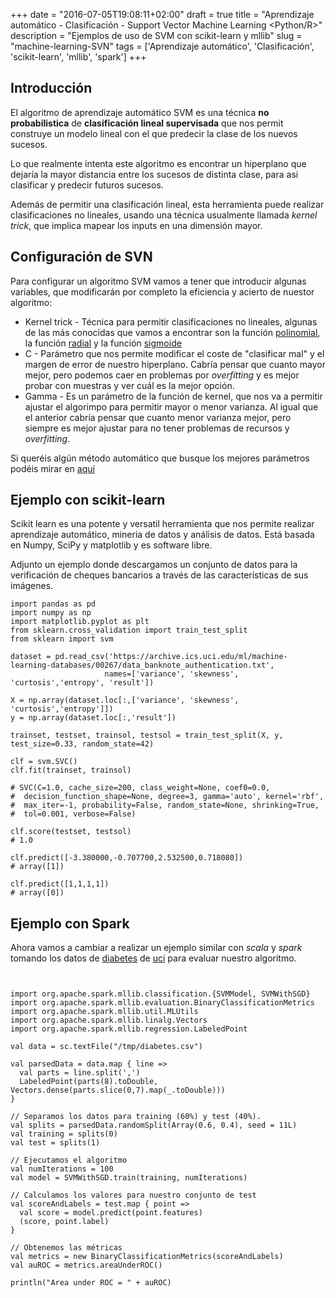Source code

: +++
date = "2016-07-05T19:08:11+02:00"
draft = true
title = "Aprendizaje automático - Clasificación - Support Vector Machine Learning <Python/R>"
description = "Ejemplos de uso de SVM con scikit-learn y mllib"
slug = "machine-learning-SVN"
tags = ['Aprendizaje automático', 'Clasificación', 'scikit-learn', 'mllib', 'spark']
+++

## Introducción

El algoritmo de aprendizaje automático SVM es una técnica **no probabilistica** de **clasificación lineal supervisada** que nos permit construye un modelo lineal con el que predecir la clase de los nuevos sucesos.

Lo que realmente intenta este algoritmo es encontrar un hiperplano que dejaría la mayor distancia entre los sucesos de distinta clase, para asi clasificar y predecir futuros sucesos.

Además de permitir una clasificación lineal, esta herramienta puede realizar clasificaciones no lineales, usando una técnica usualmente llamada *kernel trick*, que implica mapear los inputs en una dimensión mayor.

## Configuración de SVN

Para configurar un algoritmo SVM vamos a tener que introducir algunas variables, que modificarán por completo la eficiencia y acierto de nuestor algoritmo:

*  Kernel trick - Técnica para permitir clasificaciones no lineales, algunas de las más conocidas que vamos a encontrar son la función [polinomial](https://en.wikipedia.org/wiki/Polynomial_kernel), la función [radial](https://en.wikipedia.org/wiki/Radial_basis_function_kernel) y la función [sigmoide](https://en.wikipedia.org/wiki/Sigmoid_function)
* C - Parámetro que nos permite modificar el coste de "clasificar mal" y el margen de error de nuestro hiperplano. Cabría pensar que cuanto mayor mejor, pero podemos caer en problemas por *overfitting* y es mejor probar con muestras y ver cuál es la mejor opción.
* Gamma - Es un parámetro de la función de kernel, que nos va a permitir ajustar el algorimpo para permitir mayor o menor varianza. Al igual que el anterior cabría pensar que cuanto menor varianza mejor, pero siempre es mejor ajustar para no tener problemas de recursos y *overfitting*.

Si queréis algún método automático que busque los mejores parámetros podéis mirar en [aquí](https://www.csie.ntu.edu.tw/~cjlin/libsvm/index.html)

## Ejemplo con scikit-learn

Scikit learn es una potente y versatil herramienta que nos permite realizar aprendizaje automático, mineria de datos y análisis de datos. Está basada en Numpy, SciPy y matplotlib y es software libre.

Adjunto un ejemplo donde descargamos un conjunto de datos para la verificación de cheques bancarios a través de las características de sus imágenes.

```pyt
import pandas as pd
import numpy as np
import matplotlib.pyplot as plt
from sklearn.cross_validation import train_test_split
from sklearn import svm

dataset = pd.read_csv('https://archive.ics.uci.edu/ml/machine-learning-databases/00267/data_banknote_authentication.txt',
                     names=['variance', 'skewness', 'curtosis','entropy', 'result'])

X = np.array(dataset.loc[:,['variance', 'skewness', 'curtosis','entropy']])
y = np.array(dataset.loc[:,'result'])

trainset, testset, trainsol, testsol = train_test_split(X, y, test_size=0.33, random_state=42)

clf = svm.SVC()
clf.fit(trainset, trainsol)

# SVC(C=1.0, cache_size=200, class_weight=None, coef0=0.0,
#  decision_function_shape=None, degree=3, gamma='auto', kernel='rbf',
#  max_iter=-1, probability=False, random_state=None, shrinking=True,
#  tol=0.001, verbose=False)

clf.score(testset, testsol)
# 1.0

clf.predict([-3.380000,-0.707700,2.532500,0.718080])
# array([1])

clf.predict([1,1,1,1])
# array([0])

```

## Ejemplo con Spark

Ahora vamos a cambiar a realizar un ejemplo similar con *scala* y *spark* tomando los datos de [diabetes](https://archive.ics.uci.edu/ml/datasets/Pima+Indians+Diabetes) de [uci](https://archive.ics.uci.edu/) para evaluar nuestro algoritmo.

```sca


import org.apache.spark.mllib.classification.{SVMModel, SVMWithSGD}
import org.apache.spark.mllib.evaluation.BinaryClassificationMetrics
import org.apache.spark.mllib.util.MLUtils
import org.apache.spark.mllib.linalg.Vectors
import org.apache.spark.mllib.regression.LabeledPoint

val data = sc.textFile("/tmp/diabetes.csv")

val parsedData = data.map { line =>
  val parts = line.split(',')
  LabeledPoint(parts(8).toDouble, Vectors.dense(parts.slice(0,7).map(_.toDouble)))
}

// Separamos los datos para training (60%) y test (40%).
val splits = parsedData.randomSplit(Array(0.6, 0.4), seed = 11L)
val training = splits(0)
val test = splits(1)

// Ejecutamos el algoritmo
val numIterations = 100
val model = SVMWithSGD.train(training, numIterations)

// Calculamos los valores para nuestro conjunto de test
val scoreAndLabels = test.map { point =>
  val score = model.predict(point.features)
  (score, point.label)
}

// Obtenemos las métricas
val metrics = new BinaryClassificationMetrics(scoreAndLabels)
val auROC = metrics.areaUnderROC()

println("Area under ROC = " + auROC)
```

◇ ◇ ◇

__ACTIVITY__:
Type the entries again verbatim. Any pictures should be skipped.

__WRITTEN SOLUTION__:
Source code

: +++
date = "2016-07-05T19:08:11+02:00"
draft = true
title = "Aprendizaje automático - Clasificación - Support Vector Machine Learning <Python/R>"
description = "Ejemplos de uso de SVM con scikit-learn y mllib"
slug = "machine-learning-SVN"
tags = ['Aprendizaje automático', 'Clasificación', 'scikit-learn', 'mllib', 'spark']
+++

## Introducción

El algoritmo de aprendizaje automático SVM es una técnica **no probabilistica** de **clasificación lineal supervisada** que nos permit construye un modelo lineal con el que predecir la clase de los nuevos sucesos.

Lo que realmente intenta este algoritmo es encontrar un hiperplano que dejaría la mayor distancia entre los sucesos de distinta clase, para asi clasificar y predecir futuros sucesos.

Además de permitir una clasificación lineal, esta herramienta puede realizar clasificaciones no lineales, usando una técnica usualmente llamada *kernel trick*, que implica mapear los inputs en una dimensión mayor.

## Configuración de SVN

Para configurar un algoritmo SVM vamos a tener que introducir algunas variables, que modificarán por completo la eficiencia y acierto de nuestor algoritmo:

*  Kernel trick - Técnica para permitir clasificaciones no lineales, algunas de las más conocidas que vamos a encontrar son la función [polinomial](https://en.wikipedia.org/wiki/Polynomial_kernel), la función [radial](https://en.wikipedia.org/wiki/Radial_basis_function_kernel) y la función [sigmoide](https://en.wikipedia.org/wiki/Sigmoid_function)
* C - Parámetro que nos permite modificar el coste de "clasificar mal" y el margen de error de nuestro hiperplano. Cabría pensar que cuanto mayor mejor, pero podemos caer en problemas por *overfitting* y es mejor probar con muestras y ver cuál es la mejor opción.
* Gamma - Es un parámetro de la función de kernel, que nos va a permitir ajustar el algorimpo para permitir mayor o menor varianza. Al igual que el anterior cabría pensar que cuanto menor varianza mejor, pero siempre es mejor ajustar para no tener problemas de recursos y *overfitting*.

Si queréis algún método automático que busque los mejores parámetros podéis mirar en [aquí](https://www.csie.ntu.edu.tw/~cjlin/libsvm/index.html)

## Ejemplo con scikit-learn

Scikit learn es una potente y versatil herramienta que nos permite realizar aprendizaje automático, mineria de datos y análisis de datos. Está basada en Numpy, SciPy y matplotlib y es software libre.

Adjunto un ejemplo donde descargamos un conjunto de datos para la verificación de cheques bancarios a través de las características de sus imágenes.

```pyt
import pandas as pd
import numpy as np
import matplotlib.pyplot as plt
from sklearn.cross_validation import train_test_split
from sklearn import svm

dataset = pd.read_csv('https://archive.ics.uci.edu/ml/machine-learning-databases/00267/data_banknote_authentication.txt',
                     names=['variance', 'skewness', 'curtosis','entropy', 'result'])

X = np.array(dataset.loc[:,['variance', 'skewness', 'curtosis','entropy']])
y = np.array(dataset.loc[:,'result'])

trainset, testset, trainsol, testsol = train_test_split(X, y, test_size=0.33, random_state=42)

clf = svm.SVC()
clf.fit(trainset, trainsol)

# SVC(C=1.0, cache_size=200, class_weight=None, coef0=0.0,
#  decision_function_shape=None, degree=3, gamma='auto', kernel='rbf',
#  max_iter=-1, probability=False, random_state=None, shrinking=True,
#  tol=0.001, verbose=False)

clf.score(testset, testsol)
# 1.0

clf.predict([-3.380000,-0.707700,2.532500,0.718080])
# array([1])

clf.predict([1,1,1,1])
# array([0])

```

## Ejemplo con Spark

Ahora vamos a cambiar a realizar un ejemplo similar con *scala* y *spark* tomando los datos de [diabetes](https://archive.ics.uci.edu/ml/datasets/Pima+Indians+Diabetes) de [uci](https://archive.ics.uci.edu/) para evaluar nuestro algoritmo.

```sca


import org.apache.spark.mllib.classification.{SVMModel, SVMWithSGD}
import org.apache.spark.mllib.evaluation.BinaryClassificationMetrics
import org.apache.spark.mllib.util.MLUtils
import org.apache.spark.mllib.linalg.Vectors
import org.apache.spark.mllib.regression.LabeledPoint

val data = sc.textFile("/tmp/diabetes.csv")

val parsedData = data.map { line =>
  val parts = line.split(',')
  LabeledPoint(parts(8).toDouble, Vectors.dense(parts.slice(0,7).map(_.toDouble)))
}

// Separamos los datos para training (60%) y test (40%).
val splits = parsedData.randomSplit(Array(0.6, 0.4), seed = 11L)
val training = splits(0)
val test = splits(1)

// Ejecutamos el algoritmo
val numIterations = 100
val model = SVMWithSGD.train(training, numIterations)

// Calculamos los valores para nuestro conjunto de test
val scoreAndLabels = test.map { point =>
  val score = model.predict(point.features)
  (score, point.label)
}

// Obtenemos las métricas
val metrics = new BinaryClassificationMetrics(scoreAndLabels)
val auROC = metrics.areaUnderROC()

println("Area under ROC = " + auROC)
```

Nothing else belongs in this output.